▶ **SUPPLIED RECORDS**:
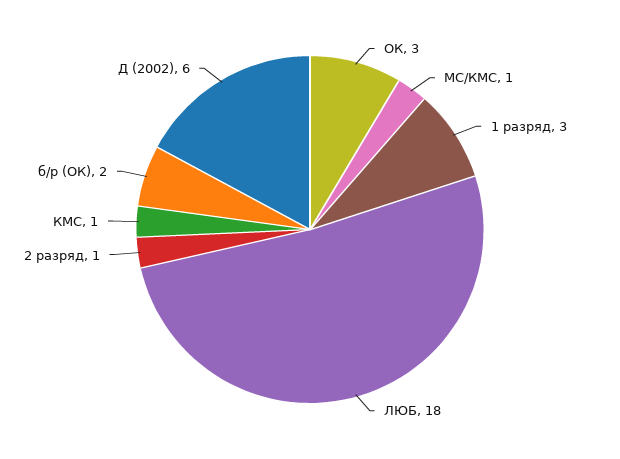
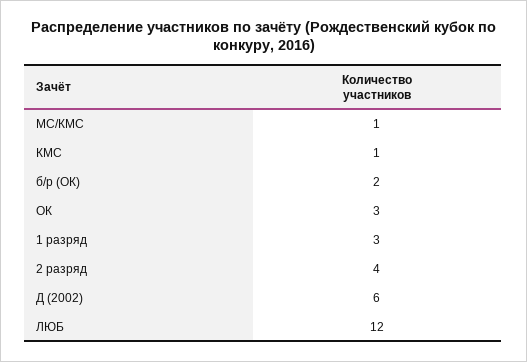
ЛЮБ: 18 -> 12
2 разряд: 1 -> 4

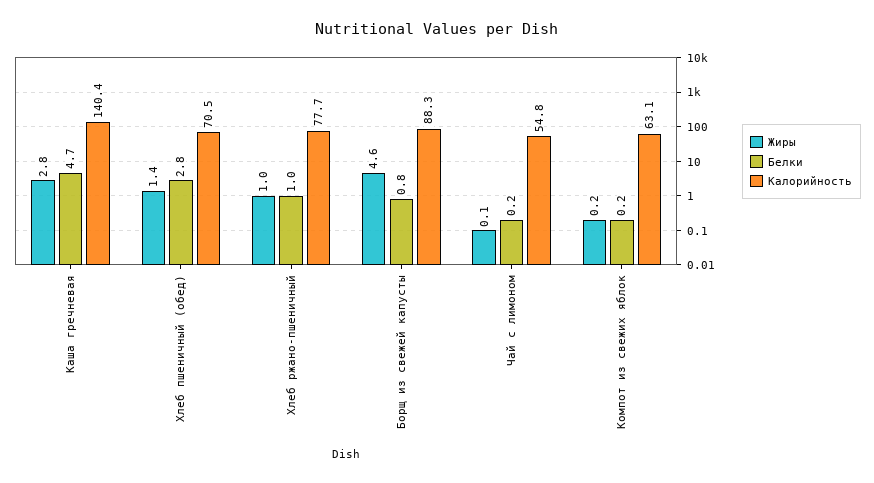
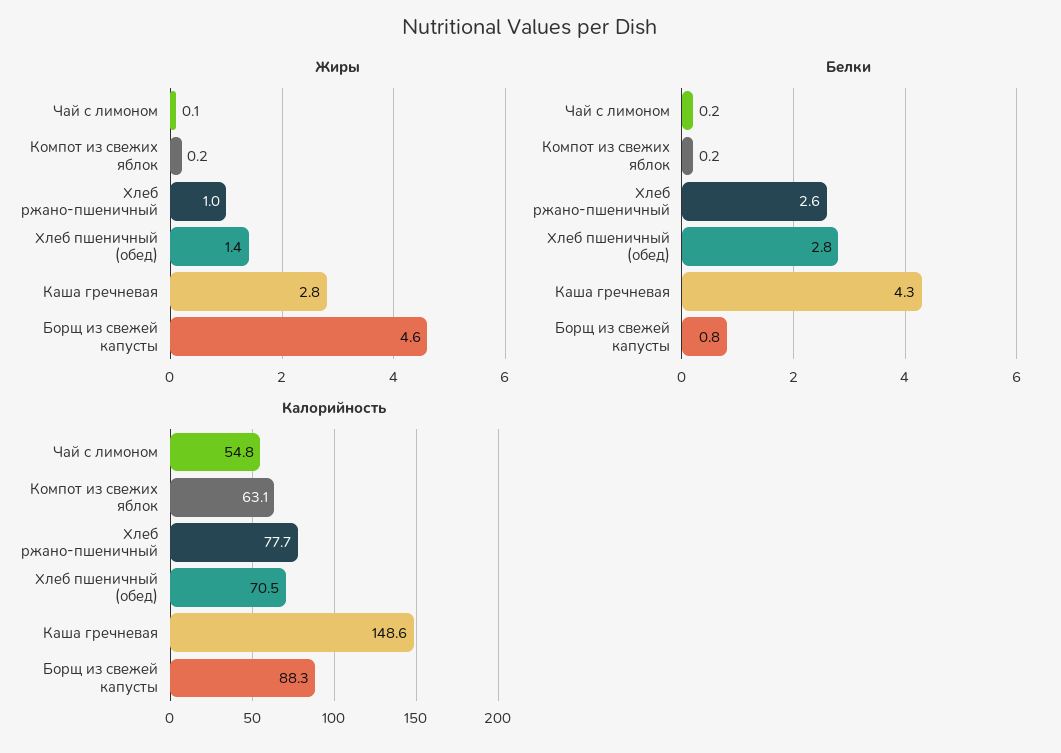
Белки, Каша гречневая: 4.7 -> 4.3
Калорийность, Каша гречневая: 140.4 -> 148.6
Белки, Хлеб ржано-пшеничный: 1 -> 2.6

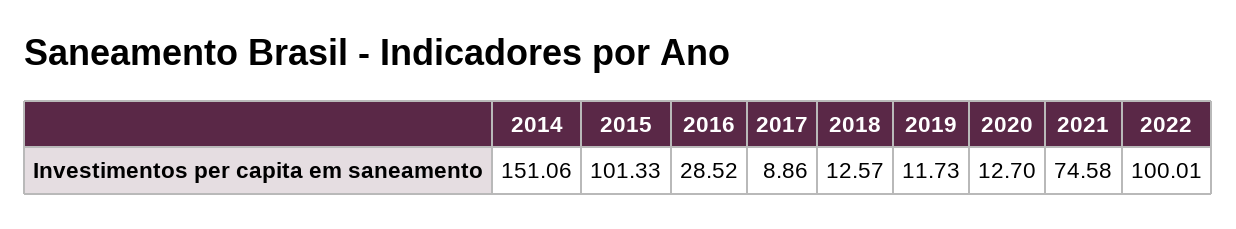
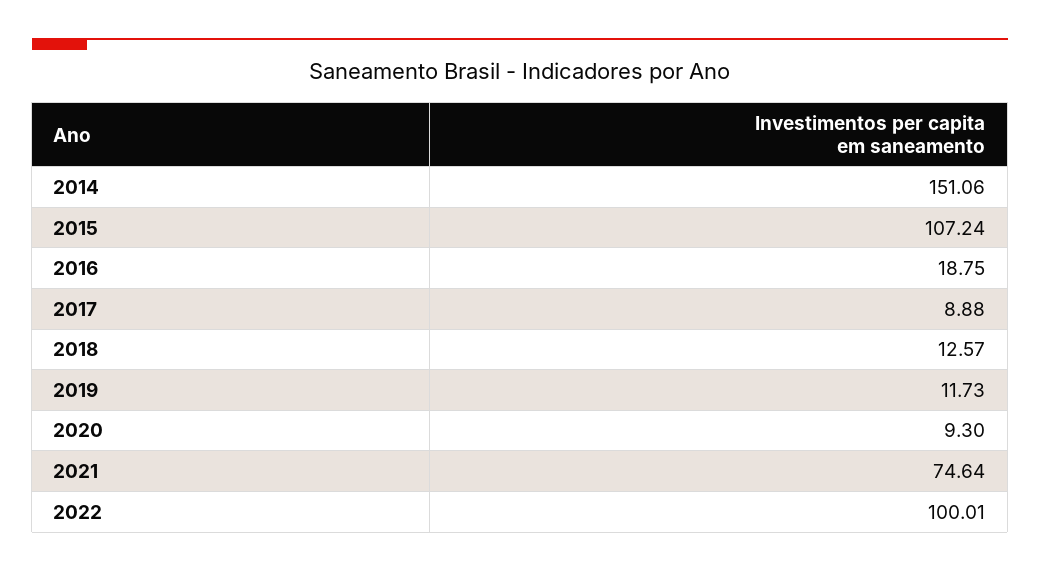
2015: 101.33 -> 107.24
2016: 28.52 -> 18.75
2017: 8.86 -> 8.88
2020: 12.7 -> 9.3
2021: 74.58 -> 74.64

▶ **YOUR TASK**: Only the lines from the line with "2016: 28.52 -> 18.75" to the final line of the entries are to be returned, each exactly as written, both ends included.

▶ **WRITTEN ANSWER**:
2016: 28.52 -> 18.75
2017: 8.86 -> 8.88
2020: 12.7 -> 9.3
2021: 74.58 -> 74.64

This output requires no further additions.